Preferably, the kit comprises fluorescent dye-conjugated antibodies to a marker combination comprising: any of CD3, CD4, CD8, CD16, CD25, CD45RA, CD45RO, CD56, CD62L, CD, CD69, CD127, CD154, CCR7, CTLA4, igM, FOXP3, TIM3, LAG3, PD1, PDL1 and PS 6;

preferably, the absorption wavelength and/or emission wavelength of the fluorescent dye is in the range of 300nm to 810nm, and further preferably, the fluorescent dye includes: FITC, PE, perCP, PE-Cy7, FITC, PE-Cy5, perCP, PE-Cy7, alexa Fluor 488, AF647, APC-Cy7, BV421 and BV510.

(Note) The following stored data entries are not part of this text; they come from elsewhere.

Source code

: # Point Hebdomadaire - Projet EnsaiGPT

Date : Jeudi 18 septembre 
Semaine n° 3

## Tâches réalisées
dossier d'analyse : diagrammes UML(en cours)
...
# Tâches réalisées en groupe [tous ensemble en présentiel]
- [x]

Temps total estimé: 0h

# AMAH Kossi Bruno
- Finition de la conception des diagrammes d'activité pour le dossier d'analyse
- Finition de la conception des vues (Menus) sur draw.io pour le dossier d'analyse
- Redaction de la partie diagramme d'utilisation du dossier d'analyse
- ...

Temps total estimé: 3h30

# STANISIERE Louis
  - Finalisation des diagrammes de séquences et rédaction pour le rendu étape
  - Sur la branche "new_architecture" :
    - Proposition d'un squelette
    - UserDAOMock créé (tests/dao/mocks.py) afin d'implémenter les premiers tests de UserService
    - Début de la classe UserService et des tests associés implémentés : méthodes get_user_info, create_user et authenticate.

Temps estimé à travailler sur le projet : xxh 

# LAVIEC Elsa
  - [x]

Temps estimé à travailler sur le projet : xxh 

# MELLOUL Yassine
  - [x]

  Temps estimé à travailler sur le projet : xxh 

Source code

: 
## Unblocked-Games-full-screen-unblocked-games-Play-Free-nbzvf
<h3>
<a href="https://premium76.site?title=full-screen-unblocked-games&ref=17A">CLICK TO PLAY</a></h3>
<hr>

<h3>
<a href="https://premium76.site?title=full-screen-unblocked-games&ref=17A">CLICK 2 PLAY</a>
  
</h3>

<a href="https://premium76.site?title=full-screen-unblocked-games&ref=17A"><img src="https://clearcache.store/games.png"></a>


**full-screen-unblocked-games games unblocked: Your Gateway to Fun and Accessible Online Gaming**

10. A multi-color flow cytometry method for functional assessment of T cell subsets, activity assessment of disease, therapeutic effect, clinical outcome and prognosis, comprising the steps of:

(a) Preparing or providing a biological sample comprising T lymphocytes;

(b) Contacting the sample with a reagent composition for evaluating a T cell immunological state of a chronic pathological state of a disease T lymphocyte as described in the preceding claims;

(c) Analyzing T lymphocytes in the sample in a flow cytometer; and

(d) Storing and analyzing the obtained data;

preferably, the polychromatic flow cytometry method further comprises any of the following steps:

(e) Lysing the cells;

(f) Isolating the mononuclear cells and preparing a suspension;

(g) Blocking cell surface Fc receptors;

(h) Incubating with fluorescent antibody;

(j) Fluorescence compensation adjustment;

(k) One or more of blank, isotype, FMO, negative and positive control groups were established.